Orange3 Text extends Orange3, a data mining software package, with common functionality for text mining. It provides access to publicly available data, like NY Times, Twitter, Wikipedia and PubMed. Furthermore, it provides tools for preprocessing, constructing vector spaces (like bag-of-words, topic modeling, and similarity hashing) and visualizations like word cloud end geo map. All features can be combined with powerful data mining techniques from the Orange data mining framework.
The easiest way to install Orange3-Text is with Anaconda distribution. Download Anaconda for your OS (Python version 3.5). In your Anaconda Prompt first add conda-forge to your channels:
conda config --add channels conda-forge
Then install Orange3
conda install orange3
This will install the latest release of Orange. Install biopython to access PubMed widget (optional!)
conda install biopython
Biopython is an optional dependency and not installing it will simply result in a missing PubMed widget.

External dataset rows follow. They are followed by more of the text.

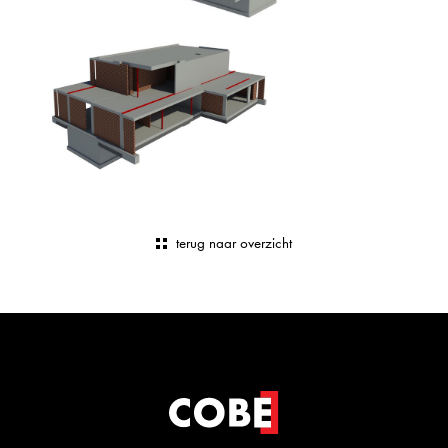
terug naar overzicht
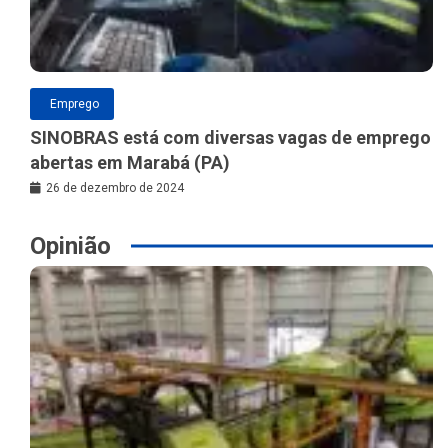
Emprego
SINOBRAS está com diversas vagas de emprego
abertas em Marabá (PA)
26 de dezembro de 2024
Opinião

Then
pip install Orange3-Text
Run
python -m Orange.canvas
to open Orange and check if everything is installed properly.
To install the add-on from source
# Clone the repository and move into it
git clone https://github.com/biolab/orange3-text.git
cd orange3-text
# Install the dependencies:
pip install requirements.txt
pip install requirements-opt.txt # Optional dependecy for PubMed, requires compiler.

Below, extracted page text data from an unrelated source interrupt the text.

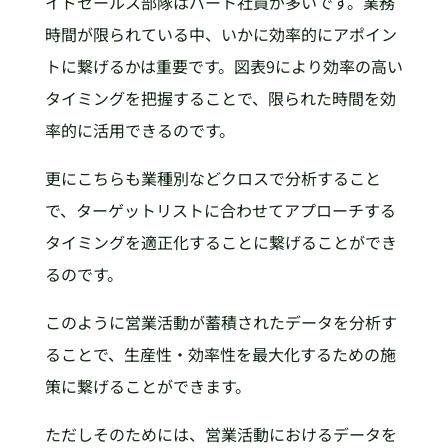
イドセールス部隊はパート社員が多いです。業務
時間が限られている中、いかに効率的にアポイン
トに繋げるかは重要です。図表9により効率の高い
タイミングを把握することで、限られた時間を効
率的に活用できるのです。
更にこちらも業種別などクロスで分析すること
で、ターゲットリストに合わせてアプローチする
タイミングを適正化することに繋げることができ
るのです。
このように営業活動が蓄積されたデータを分析す
ることで、生産性・効率性を最大化するための施
策に繋げることができます。
ただしそのためには、営業活動におけるデータを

# Finally install Orange3-Text in editable/development mode.
pip install -e .
To register this add-on with Orange, but keep the code in the development directory (do not copy it to Python's site-packages directory), run
python setup.py develop
If you're not using Anaconda distribution, you can manually install biopython library before installing the add-on. First, download the compiler and then run the setup with
Windows + GCC:
python setup.py build_ext --inplace --compiler=mingw32 install
Windows + Visual Studio:
python setup.py build_ext --inplace --compiler=msvc install
After the installation, the widgets from this add-on are registered with Orange. To run Orange from the terminal, use
python3 -m Orange.canvas
or
orange-canvas
The new widgets are in the toolbox bar under Text Mining section.